▸ **Work to be completed**
When you restate the records, do so word for word and omit any picture they contain.

Top of Information supplied

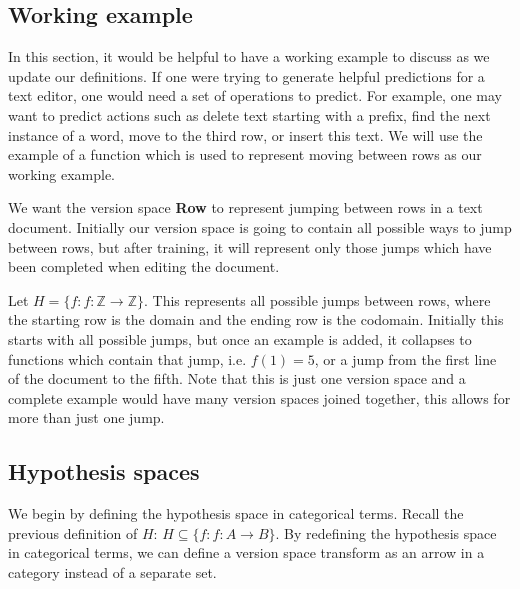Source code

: \documentclass{article}
\theoremstyle{definition}
\begin{document}
\subsection{Working example}
In this section, it would be helpful to have a working example to discuss as we update our definitions. If one were trying to generate helpful predictions for a text editor, one would need a set of operations to predict. For example, one may want to predict actions such as delete text starting with a prefix, find the next instance of a word, move to the third row, or insert this text. We will use the example of a function which is used to represent moving between rows as our working example. 

We want the version space \textbf{Row} to represent jumping between rows in a text document. Initially our version space is going to contain all possible ways to jump between rows, but after training, it will represent only those jumps which have been completed when editing the document. 

Let $H = \{f: f: \mathbb{Z} \rightarrow \mathbb{Z}\}$. This represents all possible jumps between rows, where the starting row is the domain and the ending row is the codomain. Initially this starts with all possible jumps, but once an example is added, it collapses to functions which contain that jump, i.e. $f(1) = 5$, or a jump from the first line of the document to the fifth. Note that this is just one version space and a complete example would have many version spaces joined together, this allows for more than just one jump. 


\subsection{Hypothesis spaces}
We begin by defining the hypothesis space in categorical terms. Recall the previous definition of $H$: $H\subseteq \{f: f: A \rightarrow B\}$.
By redefining the hypothesis space in categorical terms, we can define a version space transform as an arrow in a category instead of a separate set. 
\end{document}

Bottom of Information supplied

▸ **Expected answer**
Source code

: \documentclass{article}
\theoremstyle{definition}
\begin{document}
\subsection{Working example}
In this section, it would be helpful to have a working example to discuss as we update our definitions. If one were trying to generate helpful predictions for a text editor, one would need a set of operations to predict. For example, one may want to predict actions such as delete text starting with a prefix, find the next instance of a word, move to the third row, or insert this text. We will use the example of a function which is used to represent moving between rows as our working example. 

We want the version space \textbf{Row} to represent jumping between rows in a text document. Initially our version space is going to contain all possible ways to jump between rows, but after training, it will represent only those jumps which have been completed when editing the document. 

Let $H = \{f: f: \mathbb{Z} \rightarrow \mathbb{Z}\}$. This represents all possible jumps between rows, where the starting row is the domain and the ending row is the codomain. Initially this starts with all possible jumps, but once an example is added, it collapses to functions which contain that jump, i.e. $f(1) = 5$, or a jump from the first line of the document to the fifth. Note that this is just one version space and a complete example would have many version spaces joined together, this allows for more than just one jump. 


\subsection{Hypothesis spaces}
We begin by defining the hypothesis space in categorical terms. Recall the previous definition of $H$: $H\subseteq \{f: f: A \rightarrow B\}$.
By redefining the hypothesis space in categorical terms, we can define a version space transform as an arrow in a category instead of a separate set. 
\end{document}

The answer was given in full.